So a bit of good news. When I built the unit, it was missing a hinge for the firebox vent door. Landmann ended up sending me the entire door assembly, which I received last night. So now I can use the extra vent and add it above the current vent as Dave suggested.


----------



## cliffcarter (Nov 5, 2016)

Kaveman42 said:


> I have a Landmann vertical offset smoker and I cannot get the temp above 300. I'm using the Maverick 733, so I know its not the thermometer. I used a full weber chimney in the firebox and another full chimney after 20-30mins, the CC has not passed 300. I'm doing my first burn in for the new smoker so I was hoping to get to around 350. Do I need more charcoal? Forgot to add that I'm using Royal Oak Lump Hardwood.





Wade said:


> From the photos the vent between your firebox and cooking chamber seems to be a good size and the size of the air intake vents look fine too. Not wishing to disagree with previous posters, but I think that drilling more holes in the firebox is a fairly drastic measure and should only be a last resort.
> 
> I think it is more likely that your firebox is just not producing enough heat - rather than it being an air flow problem through the unit. As Brian commented, is your firebox raised above the bottom to allow good air flow under and around your coals and to allow the ash to fall? Lumpwood will produce a fair amount of ash and it may just be this that is choking the burn preventing sufficient air getting to the charcoal to produce the heat that you need. It has been suggested that you try splits - which will probably help, but you would also benefit from laying these on top of a bed of good quality briquettes as these will burn hotter for longer than the lumpwood. I would suggest that you try making tweaks to your fuel before you start drilling any holes.


I agree with Wade, adding another vent should be done as a last resort. Since your firebox has a door at the intake, you can crack that door open to get more air to the fire.

Now that you have posted pics of your fire box I am more convinced than before that you are not using enough charcoal in the fire basket. I recommend that you fill the basket 2/3 full of unlit lump charcoal and then start the fire by pouring 2 chimneys of fully lit Royal Oak lump on top of it. Leave the air intake door wide open, watch the temp in the cook chamber, when it gets to the 280°-300° range, close the door but leave the intake wide open. Then as the temp climbs higher close the intake completely to see how the temp reacts, if it starts dropping open the vent to half to see if it climbs again. Conversely, if the temp keeps climbing after you have closed the door and vent, watch it until it settles in to a steady temp, then you will have an Idea as to how the pit performs when you start it using this method which will give you a better idea about how much fuel to use when starting the fire.
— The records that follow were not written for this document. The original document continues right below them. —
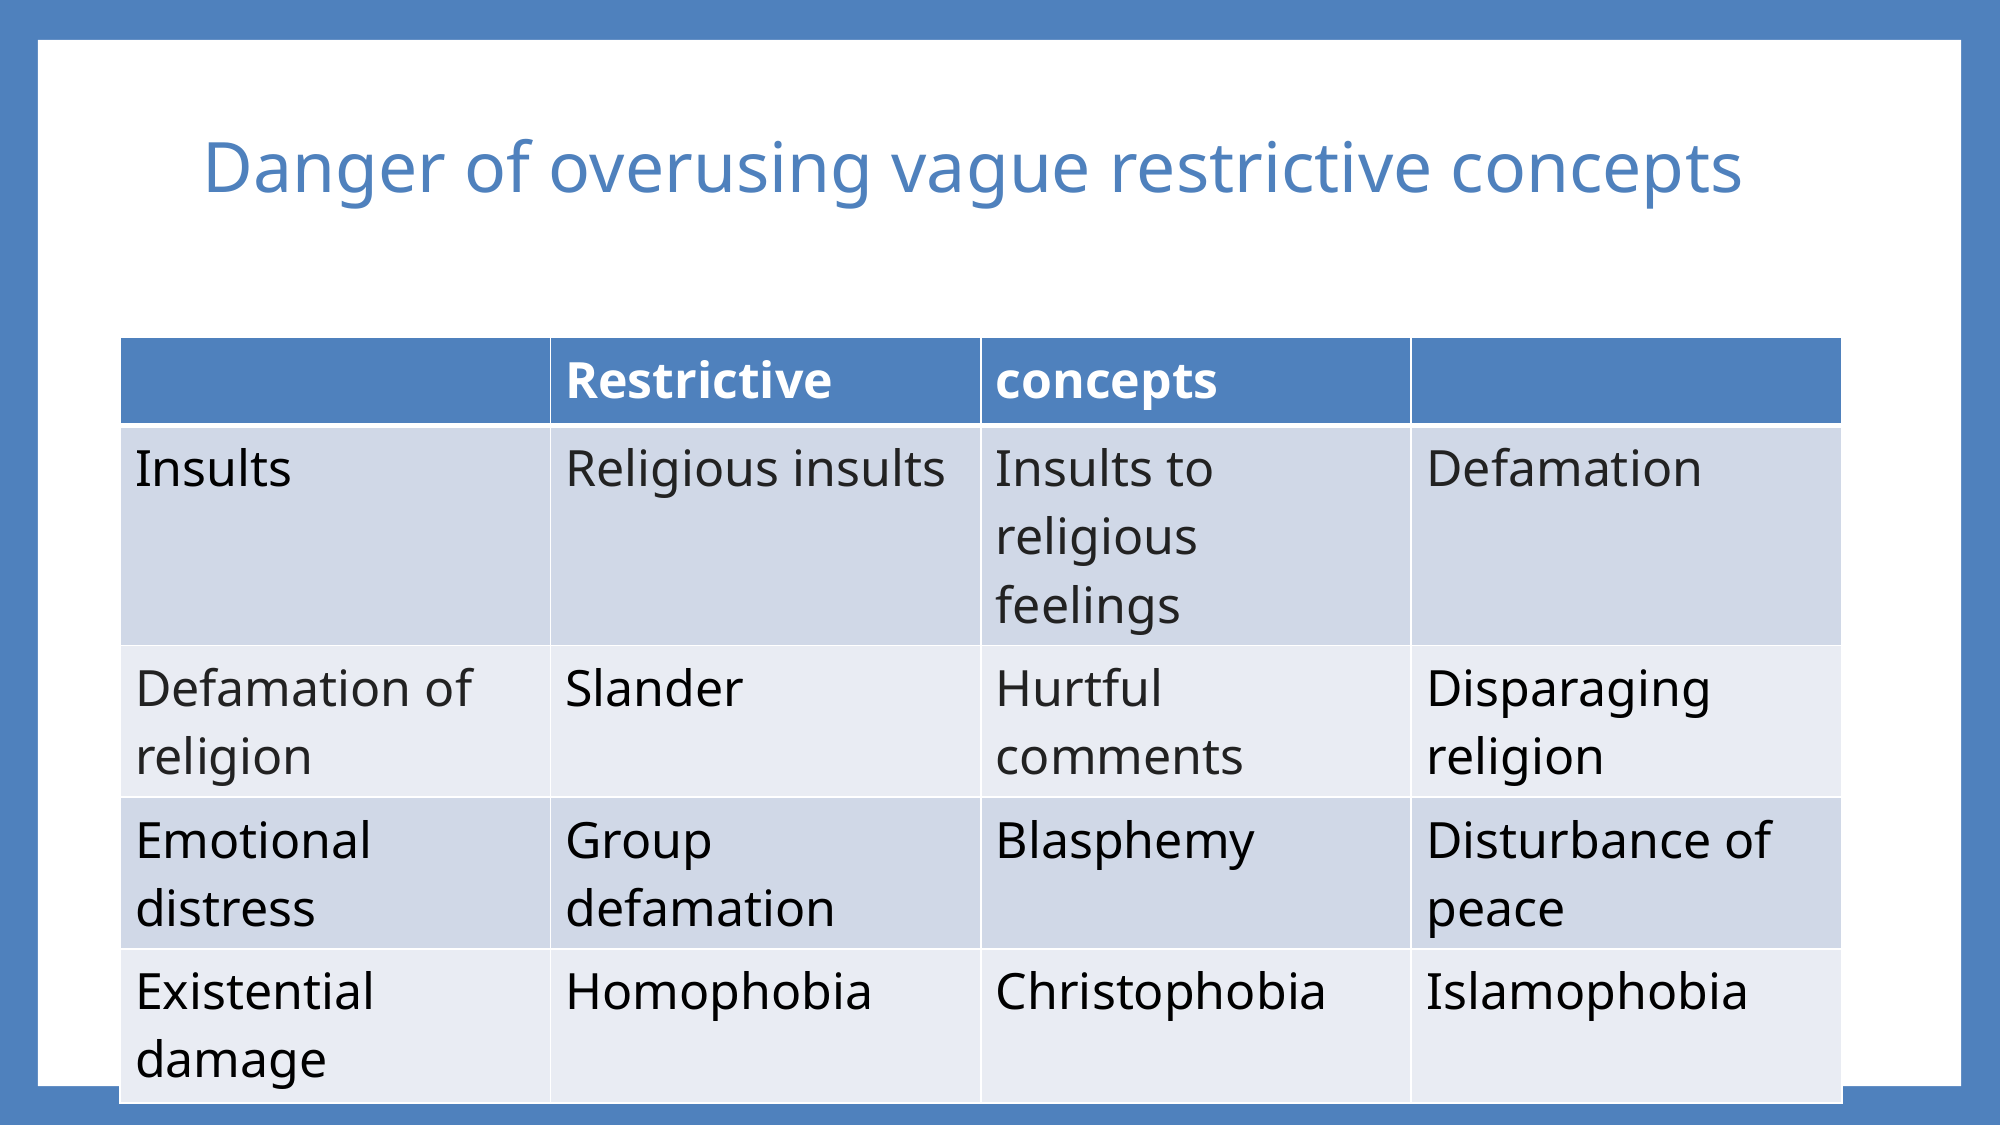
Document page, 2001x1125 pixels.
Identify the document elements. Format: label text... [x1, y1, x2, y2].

table_cell Hurtful comments [982, 646, 1410, 796]
table_header concepts [982, 338, 1410, 423]
table_cell Defamation [1412, 428, 1841, 645]
table_cell Disparaging religion [1412, 646, 1841, 796]
table_cell Christophobia [982, 950, 1410, 1102]
table_cell Homophobia [551, 950, 980, 1102]
table_header [121, 338, 550, 423]
table_cell Insults [121, 428, 550, 645]
table_cell Slander [551, 646, 980, 796]
table_header [1412, 338, 1841, 423]
table_cell Disturbance of peace [1412, 798, 1841, 948]
table_cell Emotional distress [121, 798, 550, 948]
table_cell Islamophobia [1412, 950, 1841, 1102]
table_cell Defamation of religion [121, 646, 550, 796]
table_cell Insults to religious feelings [982, 428, 1410, 645]
table_header Restrictive [551, 338, 980, 423]
title Danger of overusing vague restrictive concepts [187, 99, 1808, 323]
table_cell Group defamation [551, 798, 980, 948]
table_cell Existential damage [121, 950, 550, 1102]
table_cell Religious insults [551, 428, 980, 645]
table_cell Blasphemy [982, 798, 1410, 948]
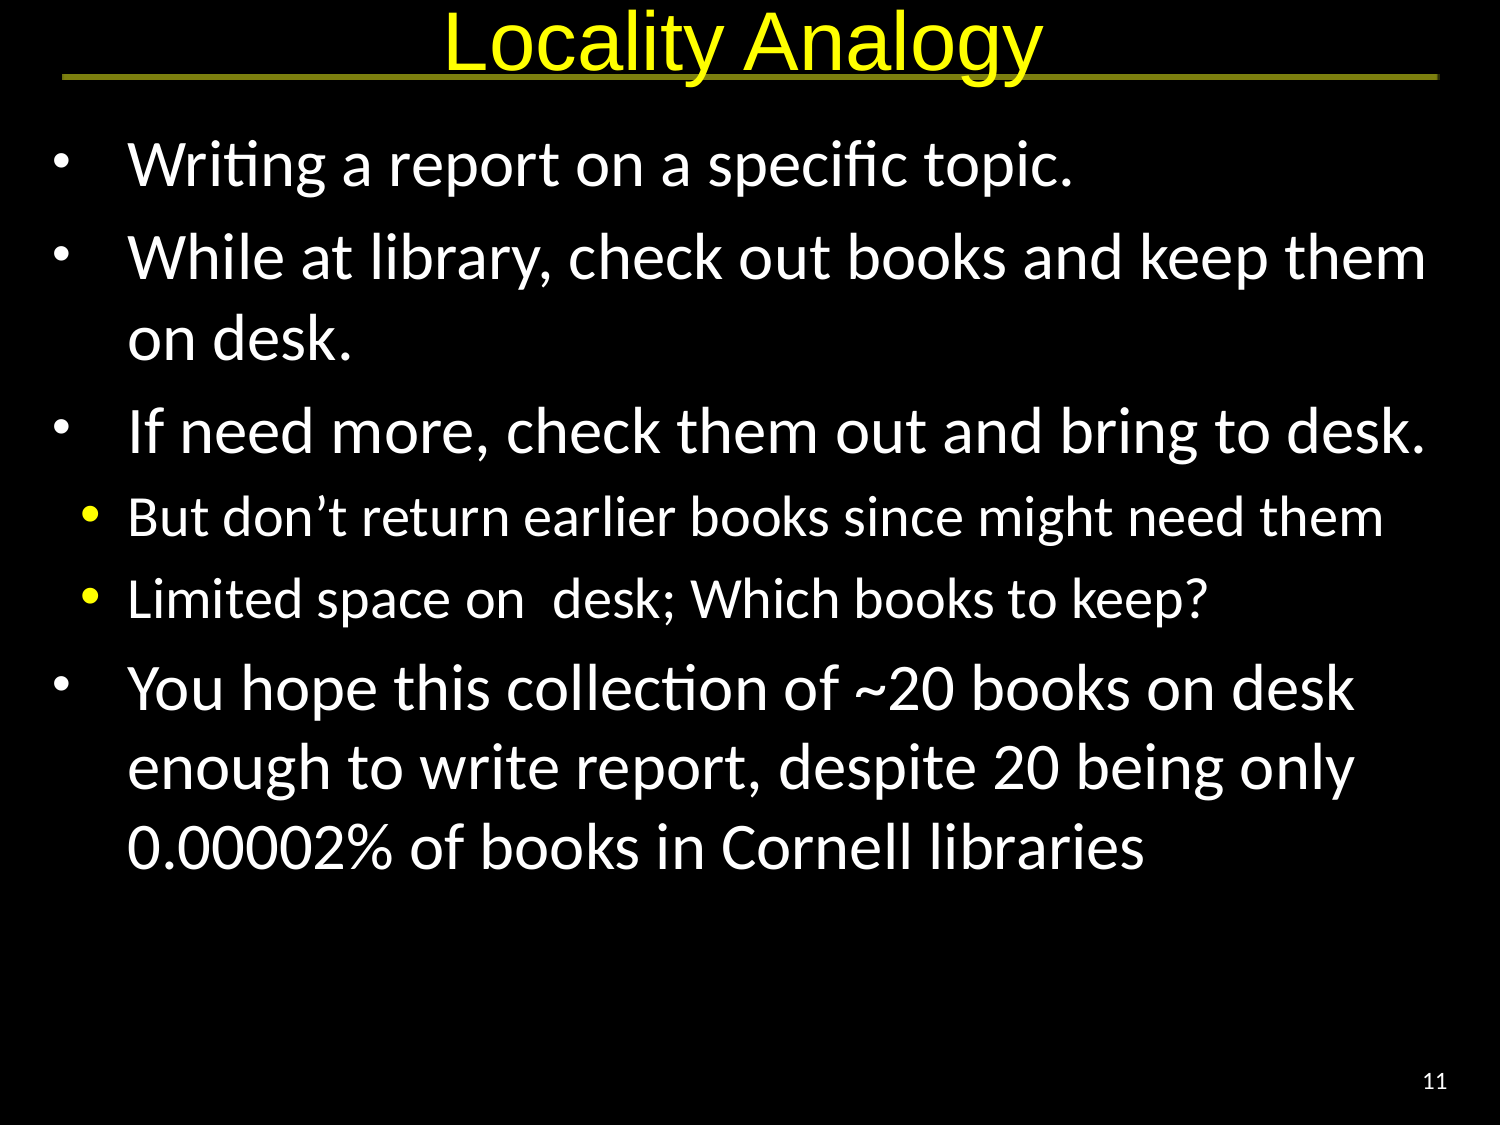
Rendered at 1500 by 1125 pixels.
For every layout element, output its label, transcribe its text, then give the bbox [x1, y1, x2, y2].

list Writing a report on a specific topic. While at library, check out books and keep them on desk. If need more, check them out and bring to desk. But don’t return earlier books since might need them Limited space on desk; Which books to keep? You hope this collection of ~20 books on desk enough to write report, despite 20 being only 0.00002% of books in Cornell libraries [37, 112, 1463, 1063]
title Locality Analogy [50, 0, 1438, 75]
picture [62, 74, 1440, 80]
Your pit has a lot of mass to heat, IMHO you need more fuel to start, pure and simple.


----------



## wade (Nov 5, 2016)

DaveOmak said:


> From looking at the pictures, I think your charcoal basket, when full of briquettes, is preventing air from flowing through the FB to the CC...   basically plugging up the grate....
> 
> Fire control....  When you have a fire going, the temp of the briquettes is probably 1500 degree F..   The upper air inlet will move that heat into the CC...    You will need more fuel than I can see in the FB in those pictures...  There is a lot of thermal mass in your smoker that requires a good amount of BTU's to get up to temp....


Dave - Kaveman said he was using a full chimney of Royal Oak Lump Hardwood (which would burn significantly cooler than briquettes) and from the photo it looks as if what we are seeing is what was left after the burn. A single chimney of lumpwood is not a lot in a smoker of that size and would certainly not over fill the coal basket to a point where it was likely to restrict the air flow.

I am not sure how drilling a hole above the air intake would improve the heat distribution in this case - but you probably have a better understanding of the physics here than me. I would still strongly urge him to try maximising the heat output in his fire basket before he starts to surgically alter the smoker itself.


----------



## daveomak (Nov 5, 2016)

Let us know what your results are.....  Dave


----------



## kaveman42 (Nov 5, 2016)

I'll give the briquettes a shot since it's the easiest option. Probably won't smoke until next weekend, so my response may take a while.


----------



## kaveman42 (Jan 6, 2017)

I finally got around to smoking again around Xmas and this time I tried the Kingsford professional briquettes. With a full basket of charcoal I was able to exceed 300 degrees. Looks like charcoal briquettes do burn hotter like you guys mentioned, however I think lump is easier to manage. The briquettes kept getting too hot for the temp I needed. I also made a DIY stoker that makes it easier to manage the temp.


----------



## smokeymose (Jan 6, 2017)

You don't need 300 degrees to break in a smoker. All you need to do is burn off the oils or whatever from manufacturing & shipping. The smoke from a hot fire should "season" it.


----------